When people in the industry talk about intentional obfuscation using virtual machines, (note that these are not the same virtual machines as Virtual PC or VMware, but rather it’s a technical term that was in use long before these products came into existence), the two examples that are most likely to come to mind are VMProtect and Themida. Both of them have been around since about 2004, only six years ago.
I’m trying to choose my terms carefully here, because by their nature, virtual machines provide a level of obfuscation as a side-effect of their very existence. By converting native code into pseudo-code (or “p-code”, for short), the translation results in something that is much harder to read. Of course, the most common use of virtual machines is portability. Code that is translated to p-code can be run wherever an interpreter exists. Thus, many code samples can run on all platforms using a single constant interpreter for a particular platform, instead of one code sample for each platform. Of course, some of those interpreters allowed the execution of native code on the appropriate platform to perform actions that could not be provided by the virtual machines. For example, the Magnetic Scrolls interpreter allowed the execution of Motorola 68000 code directly on the Amiga platform. The game named “Amnesia” from Electronic Arts allowed the execution of Intel x86 code directly on the IBM PC platform.
We can also find early examples of virtual machines in some adventure games from companies such as Infocom since the late 1970s, and Magnetic Scrolls since the early 1980s. Some of those games had copy-protection built into the code that ran in the virtual machines. I consider those as well to be a kind of obfuscation by side-effect, too.
So, almost back to the intentional obfuscation. Just a little diversion first. I was browsing through my collection of Apple II stuff recently, and I noticed that I had a disk image in “nibble”* format. A disk image is the contents of a floppy disk saved as a file, for use with an emulator because I no longer have the hardware to run the original disk. Disk images come in one of two formats, because of how the disk drive works. We’ll have to forgo the primer to explain the details, but the point is that a disk image in “nibble” format is the contents of the disk exactly as the disk drive would read it, before decoding it into the “disk” format. The “nibble” format is used to store images of disks that are copy-protected by changes to the disk structure.
Now really back to the intentional obfuscation. Here was a game from 1983. That’s 27 years ago. It contained a virtual machine devoted to implementing the copy protection. The virtual machine supported only 18 instructions (add, subtract, increment, load, store, arithmetic shift left, move, branch if equal, branch if not equal, call, return, jump, decrypt, and execute native code). The p-code hooked the reset vector, and copied and decrypted the next layer which was another virtual machine. The second virtual machine supported only 13 instructions, and contained a funny twist: most of the tokens were the same between the two virtual machines, but in particular, the branch instructions were reversed. That meant that a parser or emulator that understood the code of the first virtual machine would misbehave when reading the code of the second virtual machine. It caught me, at first. The virtual machine called the native code to read the disk sectors. The sectors used a modified data header, and that’s why the “nibble” format was needed.

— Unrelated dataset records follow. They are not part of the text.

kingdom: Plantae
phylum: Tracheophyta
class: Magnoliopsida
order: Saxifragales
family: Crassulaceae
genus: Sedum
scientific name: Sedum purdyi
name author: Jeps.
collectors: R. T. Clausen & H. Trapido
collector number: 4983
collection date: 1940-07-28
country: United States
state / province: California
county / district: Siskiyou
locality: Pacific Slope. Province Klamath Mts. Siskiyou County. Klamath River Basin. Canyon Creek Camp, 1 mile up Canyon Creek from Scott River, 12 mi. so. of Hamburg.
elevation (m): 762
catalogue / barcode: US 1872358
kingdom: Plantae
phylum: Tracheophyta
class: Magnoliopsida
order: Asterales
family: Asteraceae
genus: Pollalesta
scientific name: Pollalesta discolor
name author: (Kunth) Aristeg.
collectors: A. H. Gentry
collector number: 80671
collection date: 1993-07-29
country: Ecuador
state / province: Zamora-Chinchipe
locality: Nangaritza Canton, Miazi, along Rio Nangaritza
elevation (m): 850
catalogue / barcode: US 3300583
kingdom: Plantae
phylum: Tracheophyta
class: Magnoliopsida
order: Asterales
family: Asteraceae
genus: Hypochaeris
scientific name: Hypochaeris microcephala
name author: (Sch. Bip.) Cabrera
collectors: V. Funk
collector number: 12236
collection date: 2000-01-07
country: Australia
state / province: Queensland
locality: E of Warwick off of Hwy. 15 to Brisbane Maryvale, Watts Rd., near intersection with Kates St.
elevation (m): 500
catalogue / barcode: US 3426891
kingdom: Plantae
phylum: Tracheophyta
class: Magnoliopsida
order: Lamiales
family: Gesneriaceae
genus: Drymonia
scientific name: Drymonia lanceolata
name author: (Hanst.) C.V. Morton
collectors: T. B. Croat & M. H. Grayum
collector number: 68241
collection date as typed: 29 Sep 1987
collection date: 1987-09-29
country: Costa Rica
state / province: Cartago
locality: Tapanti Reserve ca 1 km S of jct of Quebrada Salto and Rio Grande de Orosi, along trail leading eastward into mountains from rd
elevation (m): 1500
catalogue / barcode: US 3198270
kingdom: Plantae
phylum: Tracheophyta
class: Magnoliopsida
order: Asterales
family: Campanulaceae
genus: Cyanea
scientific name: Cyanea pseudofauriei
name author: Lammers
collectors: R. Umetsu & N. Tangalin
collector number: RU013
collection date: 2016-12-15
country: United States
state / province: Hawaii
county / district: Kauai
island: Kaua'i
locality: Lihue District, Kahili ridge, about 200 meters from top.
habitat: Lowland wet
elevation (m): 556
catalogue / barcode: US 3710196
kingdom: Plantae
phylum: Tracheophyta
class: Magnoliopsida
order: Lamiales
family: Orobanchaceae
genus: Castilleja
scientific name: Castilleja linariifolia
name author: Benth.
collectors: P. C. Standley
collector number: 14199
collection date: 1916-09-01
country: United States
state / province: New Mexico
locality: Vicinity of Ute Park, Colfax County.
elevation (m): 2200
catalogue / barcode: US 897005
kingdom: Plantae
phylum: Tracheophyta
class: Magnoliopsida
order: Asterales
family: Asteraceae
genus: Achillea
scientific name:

I spent some time figuring out how both virtual machines worked, and wrote a disassembler for them to see what the p-code was doing. It’s exactly the same thing that some people have done for VMProtect and Themida, though both VMProtect and Themida work very hard to obfuscate the interpreter, too.
The game was “The Last Gladiator” from Electronic Arts. The copy protection probably took longer to write than the game did, but I converted it to “disk” format anyway, so that I won’t rediscover it years from now and do it all again.
Seeing that 27 year old virtual machine made me think of an anthropologist finding 40,000 year old paintings in a cave that was thought to have been inhabited for only a couple of thousand years. It’s probably not as exciting, though. 🙂
– Peter Ferrie
* as opposed to “nybble”, which is half of a byte. Byte, nybble. Ha ha. Computer people are funny.